[RECORDED INFORMATION]
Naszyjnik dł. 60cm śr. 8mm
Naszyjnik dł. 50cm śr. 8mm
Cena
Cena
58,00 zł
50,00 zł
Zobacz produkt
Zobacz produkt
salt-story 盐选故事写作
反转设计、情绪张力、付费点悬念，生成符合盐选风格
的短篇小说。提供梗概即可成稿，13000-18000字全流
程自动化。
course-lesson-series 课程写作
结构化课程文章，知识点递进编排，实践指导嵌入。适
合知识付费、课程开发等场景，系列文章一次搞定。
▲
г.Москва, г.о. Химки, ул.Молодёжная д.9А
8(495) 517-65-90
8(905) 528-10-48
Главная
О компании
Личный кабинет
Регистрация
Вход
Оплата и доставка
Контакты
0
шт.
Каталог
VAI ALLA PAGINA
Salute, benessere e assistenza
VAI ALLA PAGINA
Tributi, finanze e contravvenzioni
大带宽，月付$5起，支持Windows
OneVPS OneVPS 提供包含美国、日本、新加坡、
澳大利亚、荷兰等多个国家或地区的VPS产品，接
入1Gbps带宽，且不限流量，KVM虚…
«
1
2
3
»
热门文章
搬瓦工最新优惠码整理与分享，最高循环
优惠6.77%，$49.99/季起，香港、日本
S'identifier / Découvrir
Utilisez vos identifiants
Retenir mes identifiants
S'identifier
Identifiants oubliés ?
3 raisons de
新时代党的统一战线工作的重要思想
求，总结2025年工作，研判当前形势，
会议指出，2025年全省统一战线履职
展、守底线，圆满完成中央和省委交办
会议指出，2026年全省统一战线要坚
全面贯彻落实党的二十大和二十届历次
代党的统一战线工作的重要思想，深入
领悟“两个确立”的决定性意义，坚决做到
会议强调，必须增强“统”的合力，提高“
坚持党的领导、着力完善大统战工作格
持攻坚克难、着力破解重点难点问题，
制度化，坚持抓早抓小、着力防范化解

[PROBLEM REQUIREMENTS]
Return every line of the listing that contains the string "Naszyjnik".

[YOUR SOLUTION]
Naszyjnik dł. 60cm śr. 8mm
Naszyjnik dł. 50cm śr. 8mm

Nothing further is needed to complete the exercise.